The San Francisco-based company, led by CEO Melody Meckfessel, promotes reusing open source notebooks published by others to get the most out of the tool.

Plus, company co-founder Mike Bostock created D3.js, a JavaScript library for visualizing data.

At the start of 2022, Observable raised a $35.6 million Series B round of funding led by Menlo Ventures. Sequoia Capital and Acrew Capital participated.

Since then, Observable has deepened integrations with the likes of MongoDB, Microsoft SQL Server, Oracle and Databricks. The company also added more capabilities around sorting and filtering, notebook version pausing, data tables and more.

Before she co-founded Observable, Meckfessel was a vice president of engineering at Google, where she worked for more than 14 years, according to her LinkedIn account.

Grafana Labs

Grafana Labs offers an open observability platform for monitoring and analyzing databases.

The New York-based company, led by CEO Raj Dutt, offers a variety of open source projects including Grafana Loki for logging, Grafana Tempo for traces and Grafana Mimir for metrics.

Grafana passed more than 1 million active users in 2022. In April, Grafana secured a $240 million Series D round of funding.

In 2023 so far, Grafana has updated the design of its technical documentation, released the second iteration of Tempo and made various improvements to Grafana Agent.
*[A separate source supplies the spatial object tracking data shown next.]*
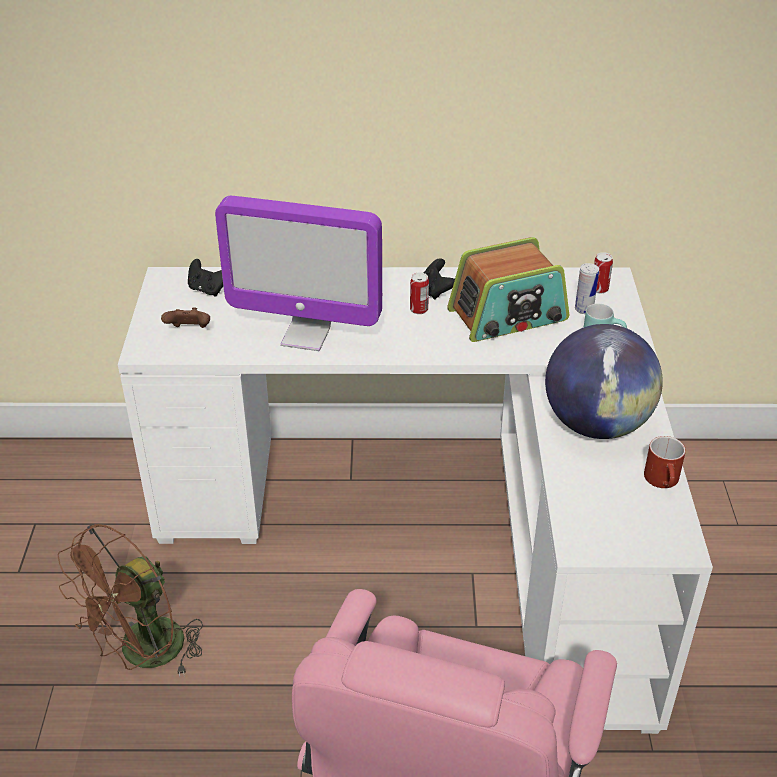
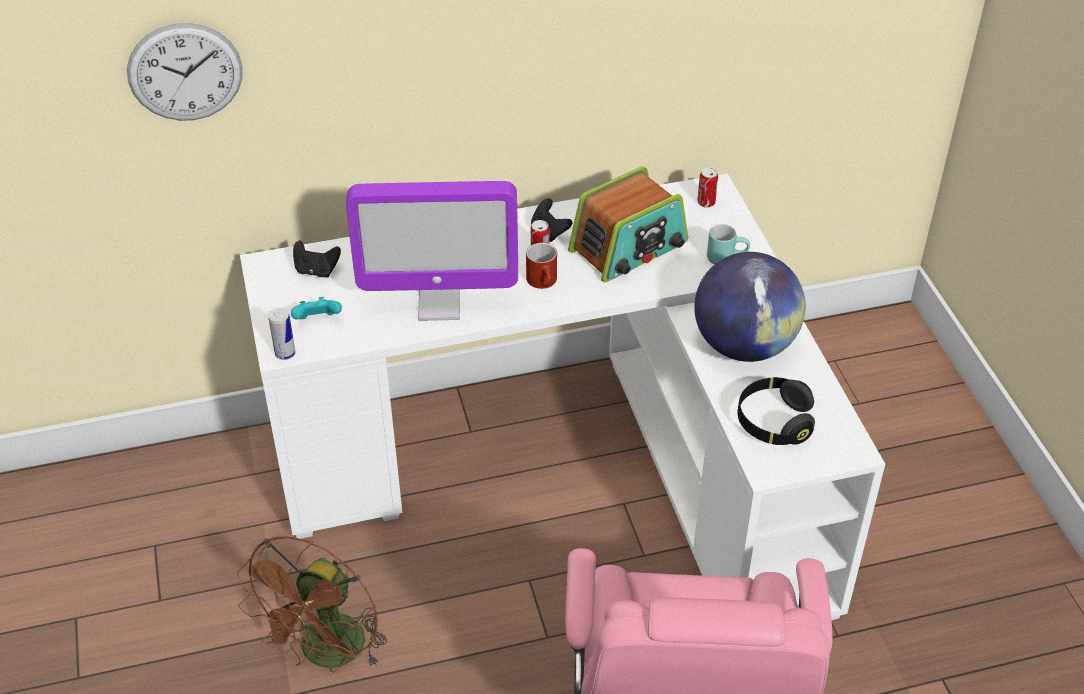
camera: 15 degrees left, 5 degrees up
brown game controller [161,307,210,328] -> turquoise game controller [291,297,342,319]
can [575,263,599,314] -> can moved to [268,308,296,360]
red mug [644,436,686,488] -> red mug moved to [526,243,557,289]
none -> wall clock [127,23,243,121]
none -> black headphones [738,377,815,445]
The company also has a partner program for integrators, original equipment manufacturers, channel partners and other business types.

Before he co-founded Grafana in 2014, Dutt worked in the channel. He worked at Internap (INAP) – No. 85 on CRN’s 2022 Solution Provider 500 – for more than two years, leaving in 2014 as senior vice president of technology.

Dutt joined INAP through the acquisition of Voxel, an enterprise cloud and hosting provider he founded and led, for $30 million.

Strata Identity

Strata Identity started the year with a $26 million Series B round of funding to scale sales, marketing, customer success and go-to-market activities for its distributed multi-cloud identity orchestration tools.

New investor Telstra Ventures participated in the round along with existing investors Menlo Ventures and ForgePoint Capital.

The Boulder, Colo.-based startup’s founders – including CEO Eric Olden – co-created the Security Assertion Markup Language (SAML) open standard for authentication and authorization and delivered the first open-source identity products.

The startup’s leaders aren’t resting on their laurels, though. In May, Strata made the Identity Query Language (IDQL) open source project available for users to apply consistent access policy across any applications on any cloud. IDQL works with Hexa, an open source reference implementation.

Strata has a partner program aimed at resellers, managed service providers and other partner types.

Before he co-founded the startup, Olden worked at Oracle for more than a year. He left the vendor in 2019 with the title of senior vice president and general manager of cloud security and identity management.